Reinforcement learning (RL) often faces the challenges of uninformed search
problems where the agent should explore without access to the domain knowledge
such as characteristics of the environment or external rewards. To tackle these
challenges, this work proposes a new approach for curriculum RL called
Diversify for Disagreement & Conquer (D2C). Unlike previous curriculum learning
methods, D2C requires only a few examples of desired outcomes and works in any
environment, regardless of its geometry or the distribution of the desired
outcome examples. The proposed method performs diversification of the
goal-conditional classifiers to identify similarities between visited and
desired outcome states and ensures that the classifiers disagree on states from
out-of-distribution, which enables quantifying the unexplored region and
designing an arbitrary goal-conditioned intrinsic reward signal in a simple and
intuitive way. The proposed method then employs bipartite matching to define a
curriculum learning objective that produces a sequence of well-adjusted
intermediate goals, which enable the agent to automatically explore and conquer
the unexplored region. We present experimental results demonstrating that D2C
outperforms prior curriculum RL methods in both quantitative and qualitative
aspects, even with the arbitrarily distributed desired outcome examples.

提出了一种新的课程强化学习方法 D2C，该方法通过对目标条件分类器进行多样化，确保分类器对于来自分布之外的状态产生分歧，从而探索未知区域并定义一种任意目标条件内在奖励信号，从而产生适应性良好的中间目标序列，以自动探索并征服未知区域。实验结果表明，D2C 在定量和定性方面均优于之前的课程强化学习方法。

聚变多样性：基于结果导向的课程强化学习与分歧的超出分布

Diversify & Conquer: Outcome-directed Curriculum RL via  Out-of-Distribution Disagreement

Current reinforcement learning (RL) often suffers when solving a challenging
exploration problem where the desired outcomes or high rewards are rarely
observed. Even though curriculum RL, a framework that solves complex tasks by
proposing a sequence of surrogate tasks, shows reasonable results, most of the
previous works still have difficulty in proposing curriculum due to the absence
of a mechanism for obtaining calibrated guidance to the desired outcome state
without any prior domain knowledge.

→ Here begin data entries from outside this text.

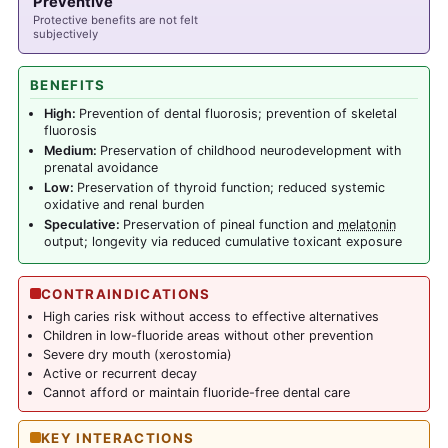
Preventive
Protective benefits are not felt
subjectively
BENEFITS
High:
Prevention of dental fluorosis; prevention of skeletal
fluorosis
Medium:
Preservation of childhood neurodevelopment with
prenatal avoidance
Low:
Preservation of thyroid function; reduced systemic
oxidative and renal burden
Speculative:
Preservation of pineal function and
melatonin
output; longevity via reduced cumulative toxicant exposure
CONTRAINDICATIONS
High caries risk without access to effective alternatives
Children in low-fluoride areas without other prevention
Severe dry mouth (xerostomia)
Active or recurrent decay
Cannot afford or maintain fluoride-free dental care
KEY INTERACTIONS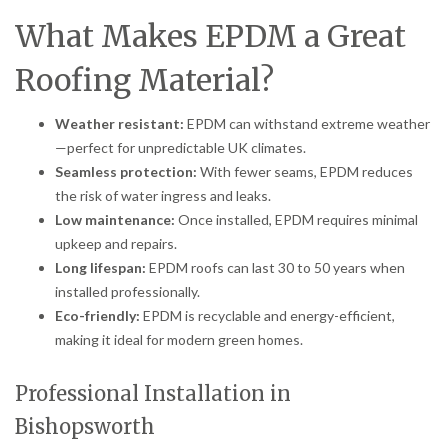
What Makes EPDM a Great
Roofing Material?
Weather resistant:
EPDM can withstand extreme weather
—perfect for unpredictable UK climates.
Seamless protection:
With fewer seams, EPDM reduces
the risk of water ingress and leaks.
Low maintenance:
Once installed, EPDM requires minimal
upkeep and repairs.
Long lifespan:
EPDM roofs can last 30 to 50 years when
installed professionally.
Eco-friendly:
EPDM is recyclable and energy-efficient,
making it ideal for modern green homes.
Professional Installation in
Bishopsworth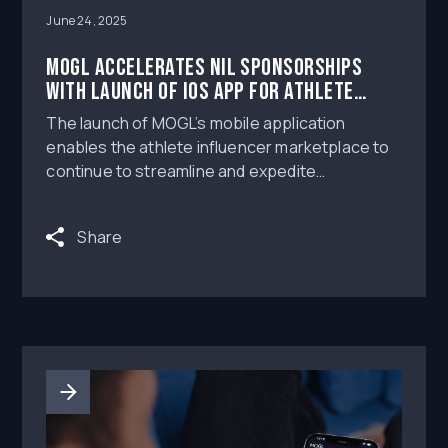
June 24, 2025
MOGL Accelerates NIL Sponsorships
with Launch of iOS App for Athlete
Influencers
The launch of MOGL’s mobile application
enables the athlete influencer marketplace to
continue to streamline and expedite
connections between brands and athletes.
Share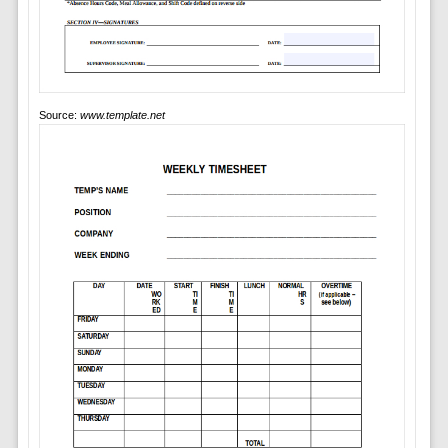
Source:
www.template.net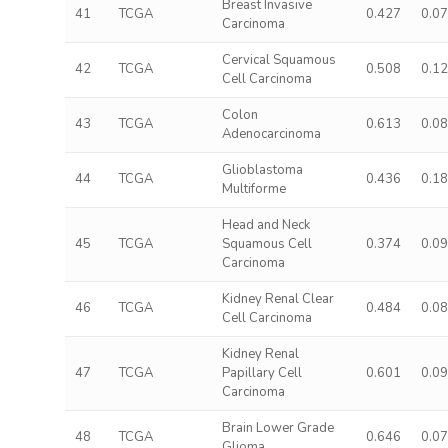
Breast Invasive
41
TCGA
0.427
0.0
Carcinoma
Cervical Squamous
42
TCGA
0.508
0.1
Cell Carcinoma
Colon
43
TCGA
0.613
0.0
Adenocarcinoma
Glioblastoma
44
TCGA
0.436
0.1
Multiforme
Head and Neck
45
TCGA
Squamous Cell
0.374
0.0
Carcinoma
Kidney Renal Clear
46
TCGA
0.484
0.0
Cell Carcinoma
Kidney Renal
47
TCGA
Papillary Cell
0.601
0.0
Carcinoma
Brain Lower Grade
48
TCGA
0.646
0.0
Glioma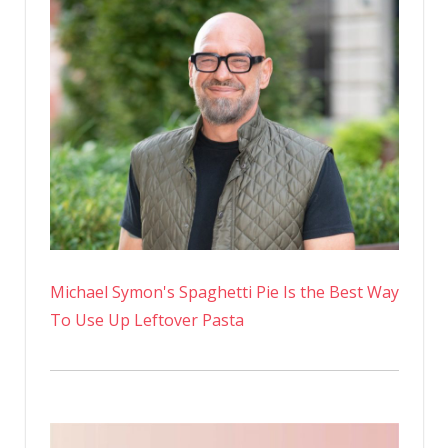
Michael Symon's Spaghetti Pie Is the Best Way
To Use Up Leftover Pasta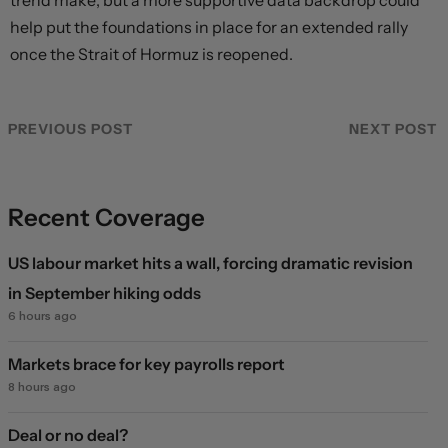
trend make, but a more supportive data backdrop could
help put the foundations in place for an extended rally
once the Strait of Hormuz is reopened.
PREVIOUS POST
NEXT POST
Recent Coverage
US labour market hits a wall, forcing dramatic revision
in September hiking odds
6 hours ago
Markets brace for key payrolls report
8 hours ago
Deal or no deal?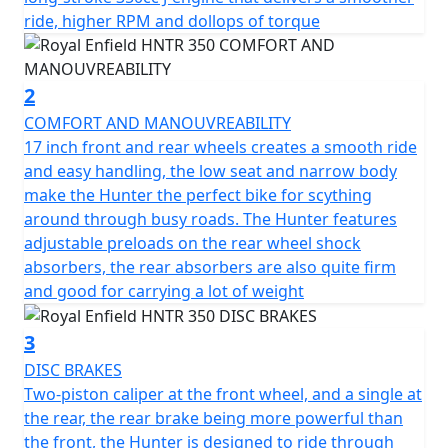
rounded rear lights. The HNTR 350 loves to run relaxed
ride, higher RPM and dollops of torque
and she likes to dance between curves. It reminds you
of a motorcycle from another time that makes you
want to enjoy riding At the heart of the Hunter beats a
2
fuel-injected, long-stroke 350cc J-engine that delivers a
smoother ride, higher RPM and dollops of torque.
COMFORT AND MANOUVREABILITY
Paired with a steady downtube spine frame and
17 inch front and rear wheels creates a smooth ride
grounded suspension, the Hunter 350 gives the right
and easy handling, the low seat and narrow body
amount of power and precision, whether you’re revving
make the Hunter the perfect bike for scything
up the city streets or gunning down the motorway.
around through busy roads. The Hunter features
Continuing the legend of the easy singles, the new
adjustable preloads on the rear wheel shock
engine throbs with a visceral beat that is distinctively
absorbers, the rear absorbers are also quite firm
Royal Enfield.
and good for carrying a lot of weight
*Roadside assistance available from , 12 Months at
3
£29.99, 24 Months £39.99+vat, 36 Months £54.99. These
DISC BRAKES
prices include the current 50% discount offer. Learn
Two-piston caliper at the front wheel, and a single at
more: https://www.motogb.co.uk/auto-guard-roadside-
the rear, the rear brake being more powerful than
assistance
the front, the Hunter is designed to ride through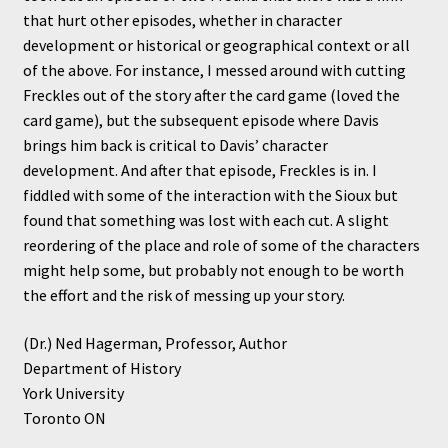
that hurt other episodes, whether in character
development or historical or geographical context or all
of the above. For instance, I messed around with cutting
Freckles out of the story after the card game (loved the
card game), but the subsequent episode where Davis
brings him back is critical to Davis’ character
development. And after that episode, Freckles is in. I
fiddled with some of the interaction with the Sioux but
found that something was lost with each cut. A slight
reordering of the place and role of some of the characters
might help some, but probably not enough to be worth
the effort and the risk of messing up your story.
(Dr.) Ned Hagerman, Professor, Author
Department of History
York University
Toronto ON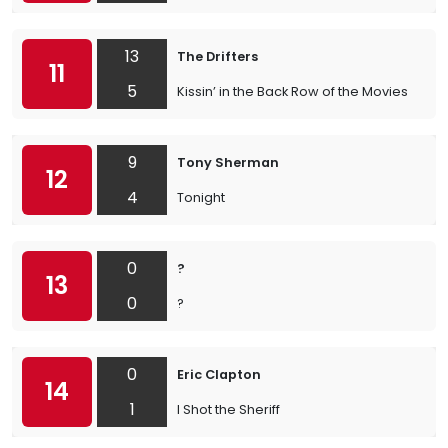
13
The Drifters
11
5
Kissin’ in the Back Row of the Movies
9
Tony Sherman
12
4
Tonight
0
?
13
0
?
0
Eric Clapton
14
1
I Shot the Sheriff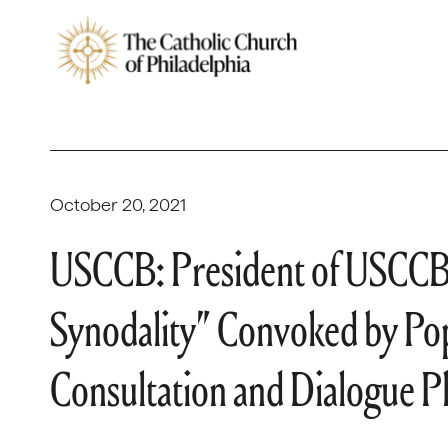
October 20, 2021
USCCB: President of USCCB
Synodality” Convoked by Pop
Consultation and Dialogue P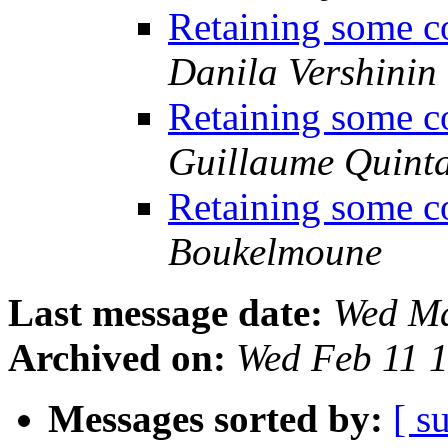
Retaining some co
Danila Vershinin
Retaining some co
Guillaume Quint
Retaining some co
Boukelmoune
Last message date:
Wed Ma
Archived on:
Wed Feb 11 
Messages sorted by:
[ s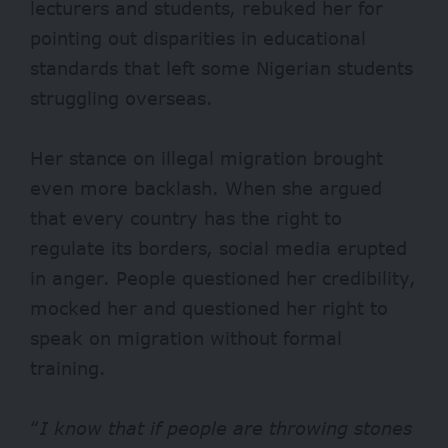
lecturers and students, rebuked her for
pointing out disparities in educational
standards that left some Nigerian students
struggling overseas.
Her stance on illegal migration brought
even more backlash. When she argued
that every country has the right to
regulate its borders, social media erupted
in anger. People questioned her credibility,
mocked her and questioned her right to
speak on migration without formal
training.
“
I know that if people are throwing stones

To alleviate it, we propose an uncertainty
& temporal distance-aware curriculum goal generation method for the
outcome-directed RL via solving a bipartite matching problem. It could not only
provide precisely calibrated guidance of the curriculum to the desired outcome
states but also bring much better sample efficiency and geometry-agnostic
curriculum goal proposal capability compared to previous curriculum RL methods.
We demonstrate that our algorithm significantly outperforms these prior methods
in a variety of challenging navigation tasks and robotic manipulation tasks in
a quantitative and qualitative way.

本文提出了一种针对增强学习的不确定性和时间距离感知课程目标生成方法，通过解决二分图匹配问题，为课程提供精确的指导，从而更好地解决了先前课程 RL 方法中存在的问题，并在数量和质量上显著优于这些方法。